Outside, a storm is brewing over the Pacific. Lightning fractures the sky, that sudden electric violence that always makes me think of revelation. Like the universe could just reach down and unhinge your jaw with the truth if you stood still long enough.

A stray dog wanders past my patio—some sad, golden mutt with ribs showing. It looks at me with eyes that have seen too many tourists, too many empty promises. I toss it a piece of papaya. It eats without enthusiasm. We have that in common.

The palm fronds are thrashing in the wind now, doing that frantic dance before a storm. I watched palms do this same dance the night Elena told me she'd been sleeping with her thesis advisor for six months. We were in Key West then. It was raining. She said the words like she was reading a grocery list: milk, eggs, infidelity, bread.

"It just happened," she'd said, as if betrayal were something that occurred to you, like weather. As if she'd been walking along and suddenly—lightning!—now she's naked on someone else's sofa.

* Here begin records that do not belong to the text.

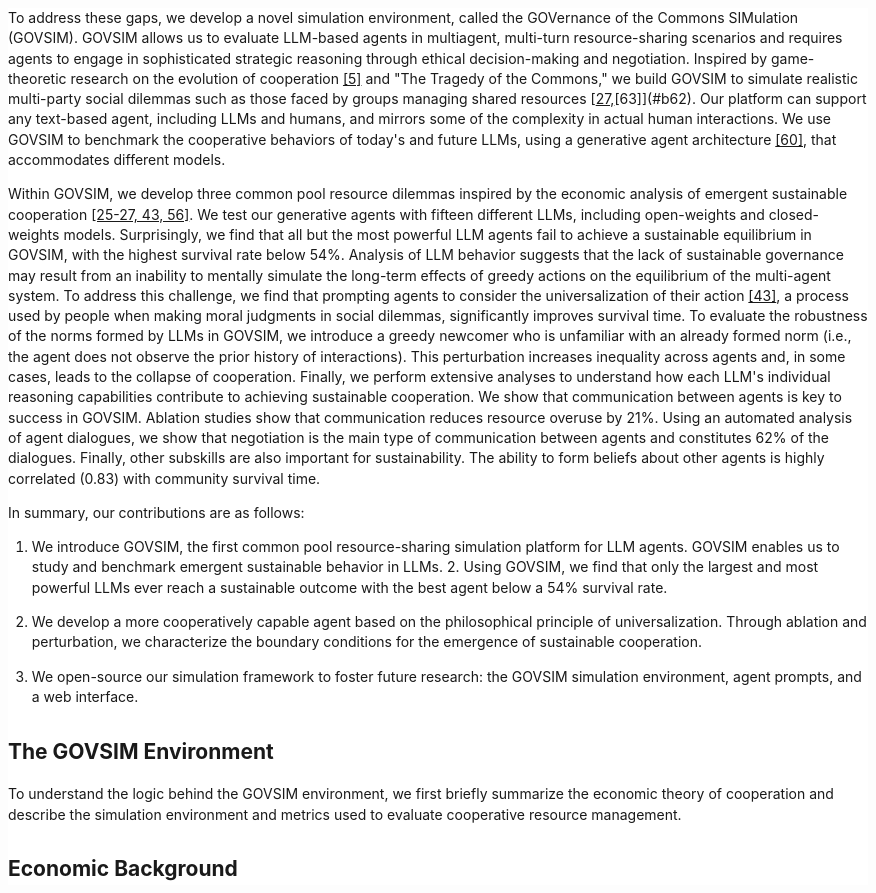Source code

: To address these gaps, we develop a novel simulation environment, called the GOVernance of the Commons SIMulation (GOVSIM). GOVSIM allows us to evaluate LLM-based agents in multiagent, multi-turn resource-sharing scenarios and requires agents to engage in sophisticated strategic reasoning through ethical decision-making and negotiation. Inspired by game-theoretic research on the evolution of cooperation [[5]](#b4) and "The Tragedy of the Commons," we build GOVSIM to simulate realistic multi-party social dilemmas such as those faced by groups managing shared resources [[27,](#b26)[63]](#b62). Our platform can support any text-based agent, including LLMs and humans, and mirrors some of the complexity in actual human interactions. We use GOVSIM to benchmark the cooperative behaviors of today's and future LLMs, using a generative agent architecture [[60]](#b59), that accommodates different models.

Within GOVSIM, we develop three common pool resource dilemmas inspired by the economic analysis of emergent sustainable cooperation [[25-27, 43, 56]](#). We test our generative agents with fifteen different LLMs, including open-weights and closed-weights models. Surprisingly, we find that all but the most powerful LLM agents fail to achieve a sustainable equilibrium in GOVSIM, with the highest survival rate below 54%. Analysis of LLM behavior suggests that the lack of sustainable governance may result from an inability to mentally simulate the long-term effects of greedy actions on the equilibrium of the multi-agent system. To address this challenge, we find that prompting agents to consider the universalization of their action [[43]](#b42), a process used by people when making moral judgments in social dilemmas, significantly improves survival time. To evaluate the robustness of the norms formed by LLMs in GOVSIM, we introduce a greedy newcomer who is unfamiliar with an already formed norm (i.e., the agent does not observe the prior history of interactions). This perturbation increases inequality across agents and, in some cases, leads to the collapse of cooperation. Finally, we perform extensive analyses to understand how each LLM's individual reasoning capabilities contribute to achieving sustainable cooperation. We show that communication between agents is key to success in GOVSIM. Ablation studies show that communication reduces resource overuse by 21%. Using an automated analysis of agent dialogues, we show that negotiation is the main type of communication between agents and constitutes 62% of the dialogues. Finally, other subskills are also important for sustainability. The ability to form beliefs about other agents is highly correlated (0.83) with community survival time.

In summary, our contributions are as follows:

1. We introduce GOVSIM, the first common pool resource-sharing simulation platform for LLM agents. GOVSIM enables us to study and benchmark emergent sustainable behavior in LLMs. 2. Using GOVSIM, we find that only the largest and most powerful LLMs ever reach a sustainable outcome with the best agent below a 54% survival rate.

3. We develop a more cooperatively capable agent based on the philosophical principle of universalization. Through ablation and perturbation, we characterize the boundary conditions for the emergence of sustainable cooperation.

4. We open-source our simulation framework to foster future research: the GOVSIM simulation environment, agent prompts, and a web interface.


## The GOVSIM Environment

To understand the logic behind the GOVSIM environment, we first briefly summarize the economic theory of cooperation and describe the simulation environment and metrics used to evaluate cooperative resource management.


## Economic Background
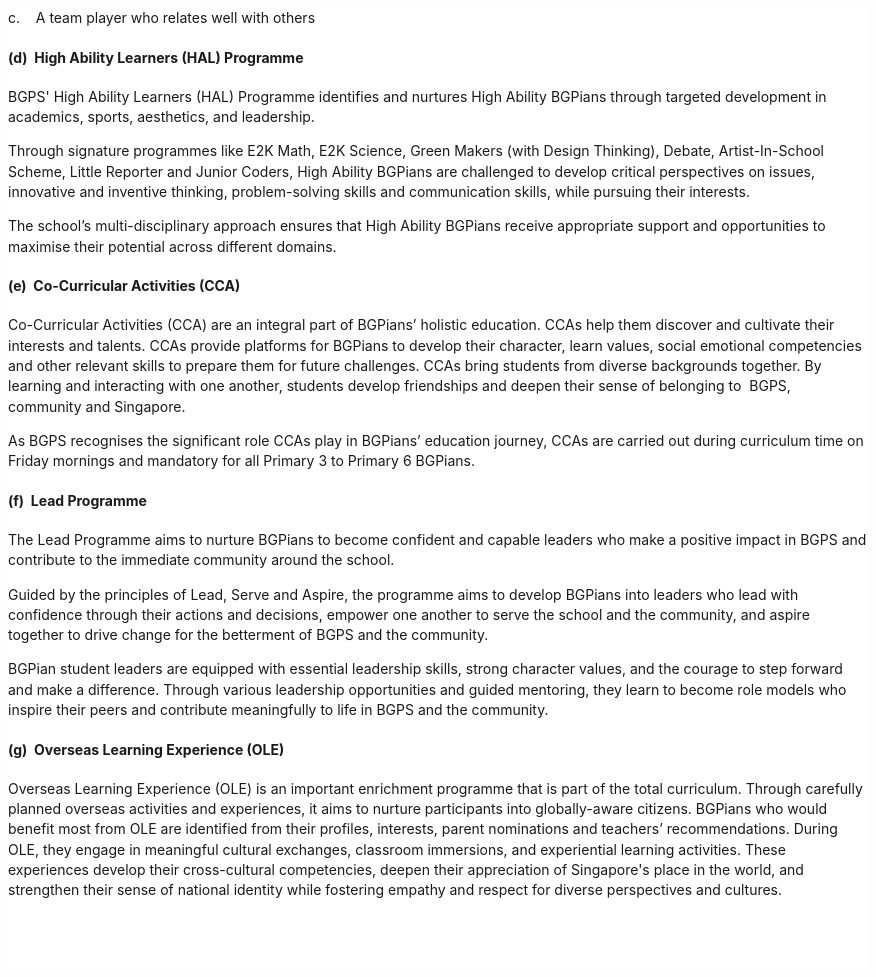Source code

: <p>c.&nbsp;&nbsp;&nbsp; A team player who relates well with others</p>
<p></p>
<h4>(d)&nbsp; High Ability Learners (HAL) Programme</h4>
<p>BGPS' High Ability Learners (HAL) Programme identifies and nurtures High
Ability BGPians through targeted development in academics, sports, aesthetics,
and leadership.</p>
<p>Through signature programmes like E2K Math, E2K Science, Green Makers
(with Design Thinking), Debate, Artist-In-School Scheme, Little Reporter
and Junior Coders, High Ability BGPians are challenged to develop critical
perspectives on issues, innovative and inventive thinking, problem-solving
skills and communication skills, while pursuing their interests.</p>
<p>The school’s multi-disciplinary approach ensures that High Ability BGPians
receive appropriate support and opportunities to maximise their potential
across different domains.</p>
<p></p>
<p></p>
<h4>(e)&nbsp; Co-Curricular Activities (CCA)</h4>
<p>Co-Curricular Activities (CCA) are an integral part of BGPians’ holistic
education. CCAs help them discover and cultivate their interests and talents.
CCAs provide platforms for BGPians to develop their character, learn values,
social emotional competencies and other relevant skills to prepare them
for future challenges. CCAs bring students from diverse backgrounds together.
By learning and interacting with one another, students develop friendships
and deepen their sense of belonging to &nbsp;BGPS, community and Singapore.</p>
<p>As BGPS recognises the significant role CCAs play in BGPians’ education
journey, CCAs are carried out during curriculum time on Friday mornings
and mandatory for all Primary 3 to Primary 6 BGPians.</p>
<p></p>
<h4>(f)&nbsp; Lead Programme</h4>
<p>The Lead Programme aims to nurture BGPians to become confident and capable
leaders who make a positive impact in BGPS and contribute to the immediate
community around the school.</p>
<p>Guided by the principles of Lead, Serve and Aspire, the programme aims
to develop BGPians into leaders who lead with confidence through their
actions and decisions, empower one another to serve the school and the
community, and aspire together to drive change for the betterment of BGPS
and the community.</p>
<p>BGPian student leaders are equipped with essential leadership skills,
strong character values, and the courage to step forward and make a difference.
Through various leadership opportunities and guided mentoring, they learn
to become role models who inspire their peers and contribute meaningfully
to life in BGPS and the community.</p>
<p></p>
<h4>(g)&nbsp; Overseas Learning Experience (OLE)</h4>
<p>Overseas Learning Experience (OLE) is an important enrichment programme
that is part of the total curriculum. Through carefully planned overseas
activities and experiences, it aims to nurture participants into globally-aware
citizens. BGPians who would benefit most from OLE are identified from their
profiles, interests, parent nominations and teachers’ recommendations.
During OLE, they engage in meaningful cultural exchanges, classroom immersions,
and experiential learning activities. These experiences develop their cross-cultural
competencies, deepen their appreciation of Singapore's place in the world,
and strengthen their sense of national identity while fostering empathy
and respect for diverse perspectives and cultures.</p>
<p>&nbsp;</p>
<p>&nbsp;</p>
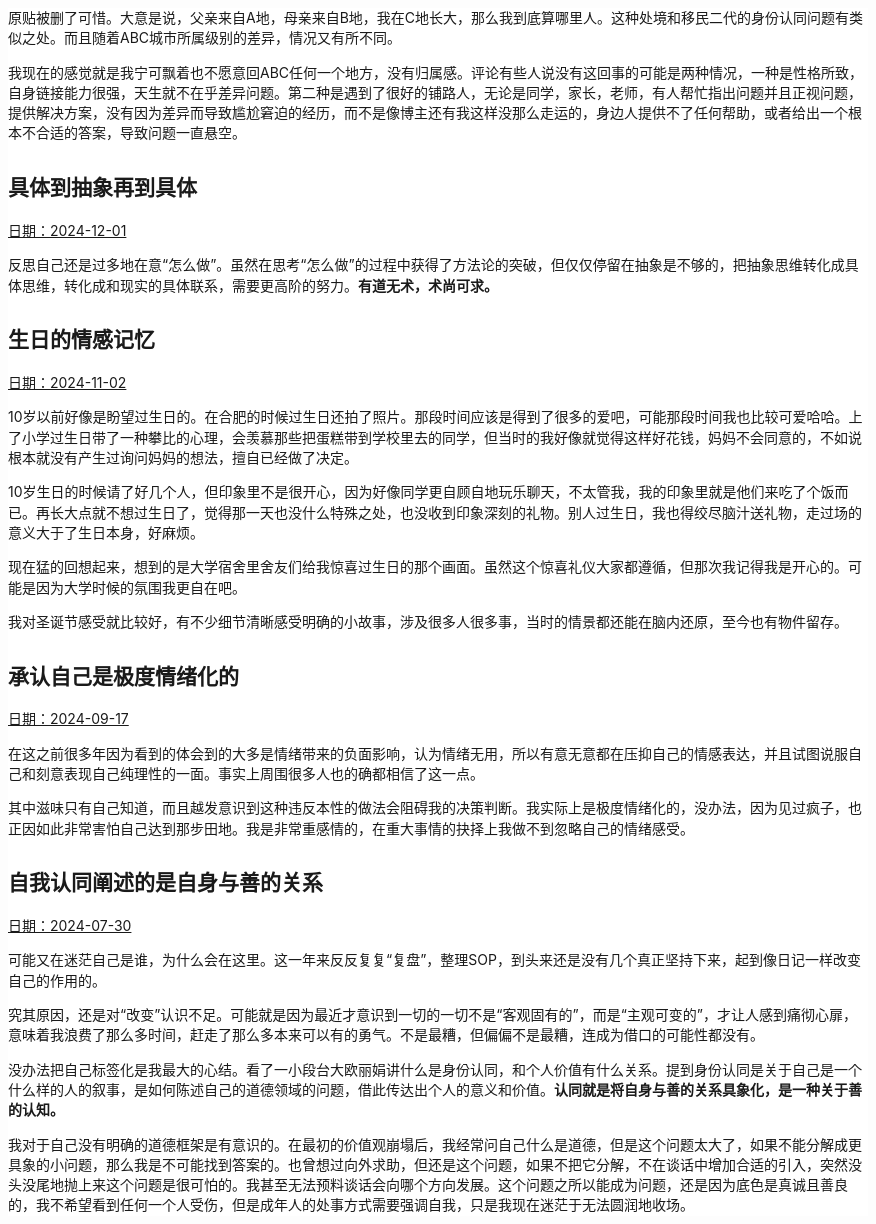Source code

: 原贴被删了可惜。大意是说，父亲来自A地，母亲来自B地，我在C地长大，那么我到底算哪里人。这种处境和移民二代的身份认同问题有类似之处。而且随着ABC城市所属级别的差异，情况又有所不同。

我现在的感觉就是我宁可飘着也不愿意回ABC任何一个地方，没有归属感。评论有些人说没有这回事的可能是两种情况，一种是性格所致，自身链接能力很强，天生就不在乎差异问题。第二种是遇到了很好的铺路人，无论是同学，家长，老师，有人帮忙指出问题并且正视问题，提供解决方案，没有因为差异而导致尴尬窘迫的经历，而不是像博主还有我这样没那么走运的，身边人提供不了任何帮助，或者给出一个根本不合适的答案，导致问题一直悬空。



## 具体到抽象再到具体

<u>日期：2024-12-01</u>

反思自己还是过多地在意“怎么做”。虽然在思考“怎么做”的过程中获得了方法论的突破，但仅仅停留在抽象是不够的，把抽象思维转化成具体思维，转化成和现实的具体联系，需要更高阶的努力。**有道无术，术尚可求。**



## 生日的情感记忆

<u>日期：2024-11-02</u>

10岁以前好像是盼望过生日的。在合肥的时候过生日还拍了照片。那段时间应该是得到了很多的爱吧，可能那段时间我也比较可爱哈哈。上了小学过生日带了一种攀比的心理，会羡慕那些把蛋糕带到学校里去的同学，但当时的我好像就觉得这样好花钱，妈妈不会同意的，不如说根本就没有产生过询问妈妈的想法，擅自已经做了决定。

10岁生日的时候请了好几个人，但印象里不是很开心，因为好像同学更自顾自地玩乐聊天，不太管我，我的印象里就是他们来吃了个饭而已。再长大点就不想过生日了，觉得那一天也没什么特殊之处，也没收到印象深刻的礼物。别人过生日，我也得绞尽脑汁送礼物，走过场的意义大于了生日本身，好麻烦。

现在猛的回想起来，想到的是大学宿舍里舍友们给我惊喜过生日的那个画面。虽然这个惊喜礼仪大家都遵循，但那次我记得我是开心的。可能是因为大学时候的氛围我更自在吧。

我对圣诞节感受就比较好，有不少细节清晰感受明确的小故事，涉及很多人很多事，当时的情景都还能在脑内还原，至今也有物件留存。



## 承认自己是极度情绪化的

<u>日期：2024-09-17</u>

在这之前很多年因为看到的体会到的大多是情绪带来的负面影响，认为情绪无用，所以有意无意都在压抑自己的情感表达，并且试图说服自己和刻意表现自己纯理性的一面。事实上周围很多人也的确都相信了这一点。

其中滋味只有自己知道，而且越发意识到这种违反本性的做法会阻碍我的决策判断。我实际上是极度情绪化的，没办法，因为见过疯子，也正因如此非常害怕自己达到那步田地。我是非常重感情的，在重大事情的抉择上我做不到忽略自己的情绪感受。



## 自我认同阐述的是自身与善的关系

<u>日期：2024-07-30</u>

可能又在迷茫自己是谁，为什么会在这里。这一年来反反复复“复盘”，整理SOP，到头来还是没有几个真正坚持下来，起到像日记一样改变自己的作用的。

究其原因，还是对“改变”认识不足。可能就是因为最近才意识到一切的一切不是“客观固有的”，而是“主观可变的”，才让人感到痛彻心扉，意味着我浪费了那么多时间，赶走了那么多本来可以有的勇气。不是最糟，但偏偏不是最糟，连成为借口的可能性都没有。

没办法把自己标签化是我最大的心结。看了一小段台大欧丽娟讲什么是身份认同，和个人价值有什么关系。提到身份认同是关于自己是一个什么样的人的叙事，是如何陈述自己的道德领域的问题，借此传达出个人的意义和价值。**认同就是将自身与善的关系具象化，是一种关于善的认知。**

我对于自己没有明确的道德框架是有意识的。在最初的价值观崩塌后，我经常问自己什么是道德，但是这个问题太大了，如果不能分解成更具象的小问题，那么我是不可能找到答案的。也曾想过向外求助，但还是这个问题，如果不把它分解，不在谈话中增加合适的引入，突然没头没尾地抛上来这个问题是很可怕的。我甚至无法预料谈话会向哪个方向发展。这个问题之所以能成为问题，还是因为底色是真诚且善良的，我不希望看到任何一个人受伤，但是成年人的处事方式需要强调自我，只是我现在迷茫于无法圆润地收场。  
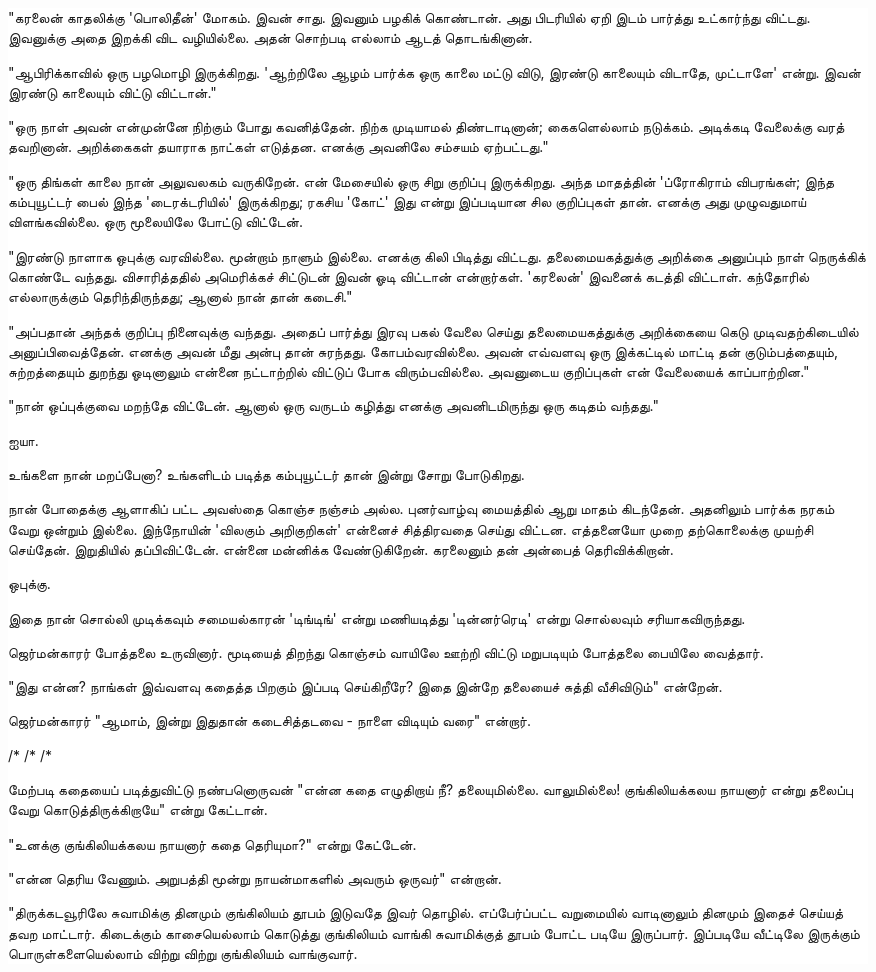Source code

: "கரலைன் காதலிக்கு 'பொலிதீன்' மோகம். இவன் சாது. இவனும் பழகிக் கொண்டான். அது பிடரியில் ஏறி இடம் பார்த்து உட்கார்ந்து விட்டது. இவனுக்கு அதை இறக்கி விட வழியில்லை. அதன் சொற்படி எல்லாம் ஆடத் தொடங்கினான்.  

"ஆபிரிக்காவில் ஒரு பழமொழி இருக்கிறது. 'ஆற்றிலே ஆழம் பார்க்க ஒரு காலை மட்டு விடு, இரண்டு காலையும் விடாதே, முட்டாளே' என்று. இவன் இரண்டு காலையும் விட்டு விட்டான்."  

"ஒரு நாள் அவன் என்முன்னே நிற்கும் போது கவனித்தேன். நிற்க முடியாமல் திண்டாடினான்; கைகளெல்லாம் நடுக்கம். அடிக்கடி வேலைக்கு வரத் தவறினான். அறிக்கைகள் தயாராக நாட்கள் எடுத்தன. எனக்கு அவனிலே சம்சயம் ஏற்பட்டது."  

"ஒரு திங்கள் காலை நான் அலுவலகம் வருகிறேன். என் மேசையில் ஒரு சிறு குறிப்பு இருக்கிறது. அந்த மாதத்தின் 'ப்ரோகிராம் விபரங்கள்; இந்த கம்புயூட்டர் பைல் இந்த 'டைரக்டரியில்' இருக்கிறது; ரகசிய 'கோட்' இது என்று இப்படியான சில குறிப்புகள் தான். எனக்கு அது முழுவதுமாய் விளங்கவில்லை. ஒரு மூலையிலே போட்டு விட்டேன்.  

"இரண்டு நாளாக ஒபுக்கு வரவில்லை. மூன்றாம் நாளும் இல்லை. எனக்கு கிலி பிடித்து விட்டது. தலைமையகத்துக்கு அறிக்கை அனுப்பும் நாள் நெருக்கிக் கொண்டே வந்தது. விசாரித்ததில் அமெரிக்கச் சிட்டுடன் இவன் ஓடி விட்டான் என்றார்கள். 'கரலைன்' இவனைக் கடத்தி விட்டாள். கந்தோரில் எல்லாருக்கும் தெரிந்திருந்தது; ஆனால் நான் தான் கடைசி."  

"அப்பதான் அந்தக் குறிப்பு நினைவுக்கு வந்தது. அதைப் பார்த்து இரவு பகல் வேலை செய்து தலைமையகத்துக்கு அறிக்கையை கெடு முடிவதற்கிடையில் அனுப்பிவைத்தேன். எனக்கு அவன் மீது அன்பு தான் சுரந்தது. கோபம்வரவில்லை. அவன் எவ்வளவு ஒரு இக்கட்டில் மாட்டி தன் குடும்பத்தையும், சுற்றத்தையும் துறந்து ஓடினாலும் என்னை நட்டாற்றில் விட்டுப் போக விரும்பவில்லை. அவனுடைய குறிப்புகள் என் வேலையைக் காப்பாற்றின."  

"நான் ஒப்புக்குவை மறந்தே விட்டேன். ஆனால் ஒரு வருடம் கழித்து எனக்கு அவனிடமிருந்து ஒரு கடிதம் வந்தது."  

ஐயா.  

உங்களை நான் மறப்பேனா? உங்களிடம் படித்த கம்புயூட்டர் தான் இன்று சோறு போடுகிறது.  

நான் போதைக்கு ஆளாகிப் பட்ட அவஸ்தை கொஞ்ச நஞ்சம் அல்ல. புனர்வாழ்வு மையத்தில் ஆறு மாதம் கிடந்தேன். அதனிலும் பார்க்க நரகம் வேறு ஒன்றும் இல்லை. இந்நோயின் 'விலகும் அறிகுறிகள்' என்னைச் சித்திரவதை செய்து விட்டன. எத்தனையோ முறை தற்கொலைக்கு முயற்சி செய்தேன். இறுதியில் தப்பிவிட்டேன். என்னை மன்னிக்க வேண்டுகிறேன். கரலைனும் தன் அன்பைத் தெரிவிக்கிறான்.  

ஒபுக்கு.  

இதை நான் சொல்லி முடிக்கவும் சமையல்காரன் 'டிங்டிங்' என்று மணியடித்து 'டின்னர்ரெடி' என்று சொல்லவும் சரியாகவிருந்தது.  

ஜெர்மன்காரர் போத்தலை உருவினார். மூடியைத் திறந்து கொஞ்சம் வாயிலே ஊற்றி விட்டு மறுபடியும் போத்தலை பையிலே வைத்தார்.  

"இது என்ன? நாங்கள் இவ்வளவு கதைத்த பிறகும் இப்படி செய்கிறீரே? இதை இன்றே தலையைச் சுத்தி வீசிவிடும்" என்றேன்.  

ஜெர்மன்காரர் "ஆமாம், இன்று இதுதான் கடைசித்தடவை - நாளை விடியும் வரை" என்றார்.  

/* /* /*  

மேற்படி கதையைப் படித்துவிட்டு நண்பனொருவன் "என்ன கதை எழுதிறாய் நீ? தலையுமில்லை. வாலுமில்லை! குங்கிலியக்கலய நாயனார் என்று தலைப்பு வேறு கொடுத்திருக்கிறாயே" என்று கேட்டான்.  

"உனக்கு குங்கிலியக்கலய நாயனார் கதை தெரியுமா?" என்று கேட்டேன்.  

"என்ன தெரிய வேணும். அறுபத்தி மூன்று நாயன்மாகளில் அவரும் ஒருவர்" என்றான்.  

"திருக்கடவூரிலே சுவாமிக்கு தினமும் குங்கிலியம் தூபம் இடுவதே இவர் தொழில். எப்பேர்ப்பட்ட வறுமையில் வாடினாலும் தினமும் இதைச் செய்யத் தவற மாட்டார். கிடைக்கும் காசையெல்லாம் கொடுத்து குங்கிலியம் வாங்கி சுவாமிக்குத் தூபம் போட்ட படியே இருப்பார். இப்படியே வீட்டிலே இருக்கும் பொருள்களையெல்லாம் விற்று விற்று குங்கிலியம் வாங்குவார்.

I take a bite of the papaya. It's sweet and musky and entirely too much like flesh. The dog has moved on to the next villa. Probably smarter than I am.

The first heavy drops of rain hit the patio. I should go inside. I will, in a minute. I want to feel this—the storm coming, the papaya turning to acid in my stomach, the absolute certainty that I will never again be the kind of person who believes in forever.

Some things, once broken, stay broken even in paradise.